** PROVIDED INFORMATION follows **

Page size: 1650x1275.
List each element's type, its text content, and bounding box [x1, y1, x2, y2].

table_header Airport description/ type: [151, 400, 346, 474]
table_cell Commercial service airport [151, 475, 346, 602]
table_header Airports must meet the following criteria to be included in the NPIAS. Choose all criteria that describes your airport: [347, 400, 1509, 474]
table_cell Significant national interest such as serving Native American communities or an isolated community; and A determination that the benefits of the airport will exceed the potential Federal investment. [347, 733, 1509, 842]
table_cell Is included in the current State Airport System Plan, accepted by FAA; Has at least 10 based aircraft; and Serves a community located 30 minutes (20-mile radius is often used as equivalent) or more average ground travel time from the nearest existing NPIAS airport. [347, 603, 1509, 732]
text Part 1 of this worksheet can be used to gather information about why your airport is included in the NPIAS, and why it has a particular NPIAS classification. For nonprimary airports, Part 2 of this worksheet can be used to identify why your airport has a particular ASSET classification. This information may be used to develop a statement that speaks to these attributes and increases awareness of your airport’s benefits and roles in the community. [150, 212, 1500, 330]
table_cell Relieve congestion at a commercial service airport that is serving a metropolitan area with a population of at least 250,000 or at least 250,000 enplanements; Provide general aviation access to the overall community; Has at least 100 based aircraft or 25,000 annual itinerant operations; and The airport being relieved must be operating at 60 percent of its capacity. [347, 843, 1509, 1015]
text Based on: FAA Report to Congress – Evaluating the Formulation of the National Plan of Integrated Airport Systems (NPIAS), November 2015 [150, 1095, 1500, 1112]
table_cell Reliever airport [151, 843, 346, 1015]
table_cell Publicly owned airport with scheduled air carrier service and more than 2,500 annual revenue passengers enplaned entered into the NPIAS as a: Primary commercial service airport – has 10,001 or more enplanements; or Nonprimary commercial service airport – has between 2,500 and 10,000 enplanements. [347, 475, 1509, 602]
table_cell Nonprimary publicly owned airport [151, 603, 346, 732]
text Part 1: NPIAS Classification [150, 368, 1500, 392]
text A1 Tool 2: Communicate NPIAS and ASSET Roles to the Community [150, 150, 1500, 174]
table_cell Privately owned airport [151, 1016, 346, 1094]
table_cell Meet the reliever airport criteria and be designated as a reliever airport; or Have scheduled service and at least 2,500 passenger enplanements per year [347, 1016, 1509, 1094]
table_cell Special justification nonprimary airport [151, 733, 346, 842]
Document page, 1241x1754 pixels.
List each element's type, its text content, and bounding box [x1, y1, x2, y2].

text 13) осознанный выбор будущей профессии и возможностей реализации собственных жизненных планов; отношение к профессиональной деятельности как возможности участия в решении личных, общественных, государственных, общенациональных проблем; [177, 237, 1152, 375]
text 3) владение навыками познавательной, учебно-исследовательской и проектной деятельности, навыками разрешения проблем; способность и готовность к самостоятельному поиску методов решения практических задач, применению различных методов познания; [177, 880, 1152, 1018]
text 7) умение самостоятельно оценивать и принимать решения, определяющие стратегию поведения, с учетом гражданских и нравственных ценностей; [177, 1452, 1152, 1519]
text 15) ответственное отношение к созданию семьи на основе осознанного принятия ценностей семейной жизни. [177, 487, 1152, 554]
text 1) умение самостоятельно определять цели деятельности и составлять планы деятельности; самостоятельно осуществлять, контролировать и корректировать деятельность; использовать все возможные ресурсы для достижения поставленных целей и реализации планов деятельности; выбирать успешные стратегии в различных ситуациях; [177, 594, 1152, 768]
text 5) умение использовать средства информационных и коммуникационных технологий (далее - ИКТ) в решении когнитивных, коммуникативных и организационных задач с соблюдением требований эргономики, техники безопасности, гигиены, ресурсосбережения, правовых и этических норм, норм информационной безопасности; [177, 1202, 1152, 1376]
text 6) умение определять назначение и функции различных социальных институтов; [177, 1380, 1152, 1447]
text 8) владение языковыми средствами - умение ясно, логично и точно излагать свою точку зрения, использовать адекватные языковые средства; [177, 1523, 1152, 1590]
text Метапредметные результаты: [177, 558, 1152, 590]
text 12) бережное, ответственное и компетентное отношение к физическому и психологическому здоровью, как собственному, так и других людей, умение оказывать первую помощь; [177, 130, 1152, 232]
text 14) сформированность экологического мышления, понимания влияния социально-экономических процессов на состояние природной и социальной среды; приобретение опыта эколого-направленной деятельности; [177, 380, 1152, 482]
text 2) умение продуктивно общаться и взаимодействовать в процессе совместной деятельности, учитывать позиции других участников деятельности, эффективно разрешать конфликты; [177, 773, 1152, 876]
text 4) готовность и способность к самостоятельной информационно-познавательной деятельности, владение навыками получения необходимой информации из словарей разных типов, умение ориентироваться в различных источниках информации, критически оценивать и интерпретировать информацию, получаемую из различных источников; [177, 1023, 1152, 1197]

** End of PROVIDED INFORMATION **

> _REQUEST_
Whenever a line of the entries contains "serving", it counts toward the total; state that total alone.

> _REPLY TO THE EXERCISE_
2